Now let's play some Rollerball.
Ned Beatty twice in two days?
What in the hell is going out there?
This is your obligatory Deliverance reference.
Just to get it out of the way.
Well, frankly, some of us here were getting a little jealous of the way Armstrong Williams was raking it in. So I guess I should admit it: Ned Beatty has paid us each $7.50 to plug him on the blog.
This is only the beginning. It took a while for the genius of Friedrich Hayek to be recognized also.
I believe the coming decades will someday be known as "The Ned Beatty Century."
I think it's awesome that a spin-off is buying it's old parent. I await the day that LavaSoft purchases AOL.
Whoa, wait a minute. I distinctly remember being told in the early 80's that deregulation and divestment of the baby bells would lead to AT&T taking over the world. Didn't that happen? I mean, people called AT&T's new spherical logo the "Deathstar?" How could they get bought by anybody? Aren't they a huge global spanning ultra-mega-corporation with no master save Mammon?
Next you'll be telling me oil isn't above $100 a barrel.
There has been more talk of Ned Beatty on this blog over the last two days than I've heard in the last 7 years.
Grrr - my place of work has kindly decided that I am to be denied access to bugmenot.com! Hence, no New Republic for me. You'd think I should be working or something.
Personally, I like having less choices. The fewer and larger companies, the better.
Don't let Tim see you quoting Network--we'll have to hear how it is "dated" again.
Movies aren't dated--viewers are.
often while at the movies, no less!
I used to work for SBC.
The company purposefully slammed people off grandfathered plans and then forced them to come back to new, higher rates with fewer features. I saw it every day.

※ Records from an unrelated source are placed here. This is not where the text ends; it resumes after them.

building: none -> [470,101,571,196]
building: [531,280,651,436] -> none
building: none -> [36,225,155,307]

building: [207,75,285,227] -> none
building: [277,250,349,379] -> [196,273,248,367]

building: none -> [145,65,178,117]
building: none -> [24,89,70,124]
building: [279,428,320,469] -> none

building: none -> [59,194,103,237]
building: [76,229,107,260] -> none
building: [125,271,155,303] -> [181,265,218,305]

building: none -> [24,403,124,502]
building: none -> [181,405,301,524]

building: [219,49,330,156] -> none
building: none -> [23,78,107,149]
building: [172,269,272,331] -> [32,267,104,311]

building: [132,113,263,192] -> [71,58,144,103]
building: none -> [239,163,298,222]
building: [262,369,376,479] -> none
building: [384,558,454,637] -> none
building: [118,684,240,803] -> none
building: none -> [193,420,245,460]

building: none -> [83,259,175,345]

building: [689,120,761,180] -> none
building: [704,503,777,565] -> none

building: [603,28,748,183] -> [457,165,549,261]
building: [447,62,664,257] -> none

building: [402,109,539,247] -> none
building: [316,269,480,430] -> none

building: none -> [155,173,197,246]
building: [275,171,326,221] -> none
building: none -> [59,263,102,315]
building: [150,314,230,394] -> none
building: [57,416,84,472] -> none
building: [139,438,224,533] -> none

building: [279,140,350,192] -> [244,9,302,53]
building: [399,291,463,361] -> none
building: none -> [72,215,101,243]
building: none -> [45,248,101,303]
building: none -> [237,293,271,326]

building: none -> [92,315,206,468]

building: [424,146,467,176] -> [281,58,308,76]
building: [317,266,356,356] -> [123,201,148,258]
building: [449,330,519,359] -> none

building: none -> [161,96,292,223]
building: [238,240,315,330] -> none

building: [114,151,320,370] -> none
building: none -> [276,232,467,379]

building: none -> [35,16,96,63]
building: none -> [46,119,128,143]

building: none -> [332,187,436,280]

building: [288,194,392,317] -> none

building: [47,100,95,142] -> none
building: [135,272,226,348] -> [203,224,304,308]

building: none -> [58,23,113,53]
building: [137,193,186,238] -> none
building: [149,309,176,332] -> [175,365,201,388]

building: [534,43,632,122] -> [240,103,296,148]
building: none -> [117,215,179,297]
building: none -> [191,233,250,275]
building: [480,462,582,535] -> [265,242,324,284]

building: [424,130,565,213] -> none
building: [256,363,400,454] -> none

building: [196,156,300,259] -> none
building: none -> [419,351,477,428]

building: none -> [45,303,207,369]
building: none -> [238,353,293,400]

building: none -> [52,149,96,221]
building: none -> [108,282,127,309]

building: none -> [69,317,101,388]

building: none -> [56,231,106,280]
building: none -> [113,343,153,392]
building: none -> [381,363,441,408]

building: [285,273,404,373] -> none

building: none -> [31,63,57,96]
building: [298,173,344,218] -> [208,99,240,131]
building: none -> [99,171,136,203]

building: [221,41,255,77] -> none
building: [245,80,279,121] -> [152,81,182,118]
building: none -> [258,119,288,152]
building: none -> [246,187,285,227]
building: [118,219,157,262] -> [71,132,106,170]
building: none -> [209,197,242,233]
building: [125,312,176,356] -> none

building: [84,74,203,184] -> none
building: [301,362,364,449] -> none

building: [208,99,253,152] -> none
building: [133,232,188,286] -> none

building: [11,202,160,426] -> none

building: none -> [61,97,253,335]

Makes me kind of glad to be in a Verizon area, not that I ever thought I'd say that.
Until the Clayton Act, deconcentration was the natural order of things. That piece of legislation, with its restraints on "unfair competition," effectively outlawed price wars and for the first time made the U.S. economy safe for oligopoly. (see Kolko's Triumph of Conservatism).
And that doesn't even touch on the earlier federal role in building railroads, enforcing patents and tariffs, etc., as a cartelizing factor.
Your "natural order of things" reminds me of one of those old carny chess-playing machines with a midget inside pulling the lever.
Henry, not all viewers are dated. Some of us sit alone in our trenchcoats and dusters in the back of the theater.